Language on domestic terrorism emerged as the most contentious issue during a Senate panel's markup of its first Homeland Security Department authorization since the agency's 2003 founding.

The Homeland Security and Governmental Affairs Committee began consideration of the bill (S 1546) Wednesday and plans to continue its work next week.

The measure's proposal to create a department coordinator to oversee efforts to counter homegrown terrorism prompted the most debate. Under the legislation, the coordinator would focus on "the ideology that gives rise to Islamist terrorism."

By an 8-8 vote, senators rejected a proposal from Hawaii Democrat Daniel K. Akaka to broaden the language to task the coordinator with addressing the threat of homegrown terrorism generally, rather than including the explicit reference to Islamist extremism.

Akaka and other panel members - mostly Democrats - argued the department should not single out one specific ideology.

Carl Levin, D-Mich., said he was troubled by the underlying language, calling it "too narrow."

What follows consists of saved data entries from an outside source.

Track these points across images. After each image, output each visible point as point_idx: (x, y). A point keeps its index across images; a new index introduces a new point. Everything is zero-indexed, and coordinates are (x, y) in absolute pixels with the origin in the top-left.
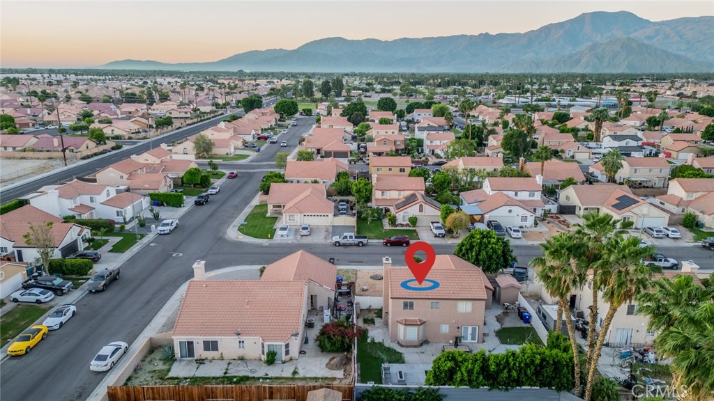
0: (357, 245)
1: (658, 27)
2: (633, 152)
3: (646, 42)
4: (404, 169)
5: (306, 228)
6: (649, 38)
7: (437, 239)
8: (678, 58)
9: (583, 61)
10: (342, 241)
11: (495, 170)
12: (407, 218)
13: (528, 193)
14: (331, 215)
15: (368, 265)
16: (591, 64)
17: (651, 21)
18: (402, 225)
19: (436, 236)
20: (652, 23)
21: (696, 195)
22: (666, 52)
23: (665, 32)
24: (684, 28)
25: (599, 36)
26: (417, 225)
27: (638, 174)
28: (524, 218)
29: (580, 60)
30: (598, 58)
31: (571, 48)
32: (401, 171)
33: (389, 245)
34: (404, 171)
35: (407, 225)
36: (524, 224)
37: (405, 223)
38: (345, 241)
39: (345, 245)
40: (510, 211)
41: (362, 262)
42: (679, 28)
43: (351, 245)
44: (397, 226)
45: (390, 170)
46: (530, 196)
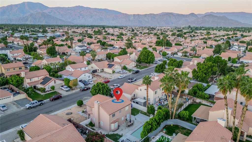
0: (40, 105)
1: (51, 9)
2: (87, 51)
3: (49, 14)
4: (21, 68)
5: (4, 106)
6: (49, 12)
7: (68, 92)
8: (60, 20)
9: (29, 20)
10: (32, 106)
11: (59, 62)
12: (50, 88)
13: (84, 68)
14: (12, 96)
15: (56, 111)
16: (32, 21)
17: (49, 7)
18: (48, 91)
19: (67, 91)
20: (49, 8)
21: (122, 60)
22: (56, 18)
23: (54, 11)
24: (60, 10)
25: (32, 11)
26: (55, 89)
27: (99, 57)
28: (89, 77)
29: (28, 19)
30: (34, 19)
31: (22, 15)
32: (20, 69)
33: (54, 100)
34: (21, 69)
35: (50, 90)
36: (89, 79)
37: (49, 90)
38: (34, 105)
39: (34, 107)
40: (85, 75)
41: (52, 111)
42: (58, 10)
43: (37, 106)
44: (46, 92)
45: (14, 69)
46: (85, 69)
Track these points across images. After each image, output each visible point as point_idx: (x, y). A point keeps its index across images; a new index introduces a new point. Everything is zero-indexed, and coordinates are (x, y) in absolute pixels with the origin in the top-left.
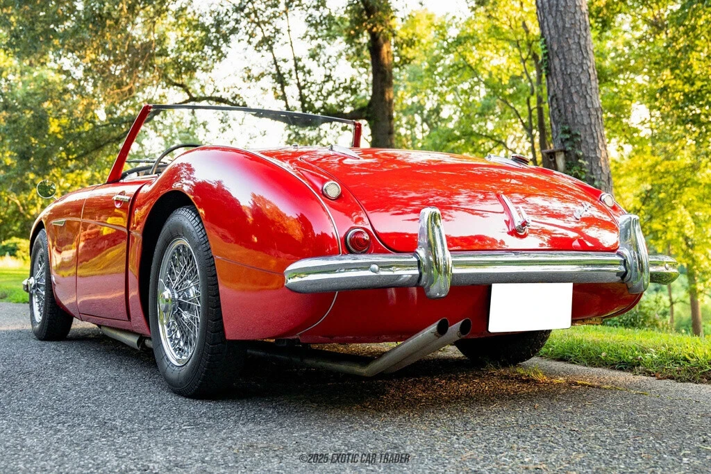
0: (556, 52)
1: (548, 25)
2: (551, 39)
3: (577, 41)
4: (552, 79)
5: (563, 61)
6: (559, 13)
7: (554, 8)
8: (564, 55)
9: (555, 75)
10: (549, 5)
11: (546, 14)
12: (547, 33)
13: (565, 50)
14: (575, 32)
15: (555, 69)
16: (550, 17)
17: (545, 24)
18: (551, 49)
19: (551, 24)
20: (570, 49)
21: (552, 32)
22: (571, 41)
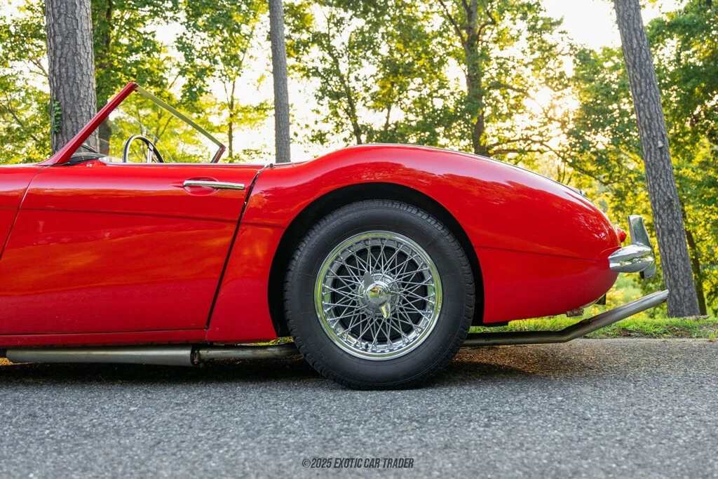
0: (69, 115)
1: (64, 92)
2: (66, 103)
3: (88, 110)
4: (62, 137)
5: (75, 124)
6: (75, 85)
7: (72, 79)
8: (76, 119)
9: (66, 134)
10: (67, 76)
11: (63, 82)
12: (62, 98)
13: (78, 115)
14: (87, 103)
15: (67, 130)
16: (66, 86)
17: (61, 90)
18: (65, 112)
19: (67, 92)
20: (82, 116)
21: (67, 98)
22: (83, 109)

Panel Chairman Joseph I. Lieberman, I-Conn., and ranking Republican Susan Collins of Maine argued it is important to stress that Islamist extremism is of particular concern, something they have said the Obama administration has failed to acknowledge.

"Hesitancy to name the threat that we face impedes our efforts to counter it," Collins said.

Akaka's amendment also would have directed the Government Accountability Office to review whether the department's efforts to counter homegrown terrorism have violated protections under the First or 14th amendments to the Constitution.

Kentucky Republican Rand Paul was the only GOP senator to support the amendment.

Other Amendments

Meanwhile, the panel adopted, 13-4, a proposal from Arizona Republican John McCain that would give Border Patrol agents greater access to federal lands along the Southwest border.

McCain said the proposal would help alleviate problems that have arisen when land management laws have impeded border security efforts.

Under the amendment, agents would be given access to the federal lands for routine motorized patrols and for the deployment of temporary tactical infrastructure and surveillance and detection equipment.

By voice vote, senators also adopted amendments from Collins that would block the department from requiring contract applicants to submit political information, such as campaign contributions, and require funds saved from the consolidation or elimination of programs to be returned to the Treasury.

In addition, the panel adopted by voice vote a proposal from Delaware Democrat Thomas R. Carper and Massachusetts Republican Scott P. Brown to require a DHS financial audit, and an amendment from Oklahoma Republican Tom Coburn to mandate reporting from the department on the amount of federal funding provided to state and urban fusion centers.

Senators rejected, 5-12, a Paul amendment to limit the fiscal 2012 authorization to the level appropriated for fiscal 2007.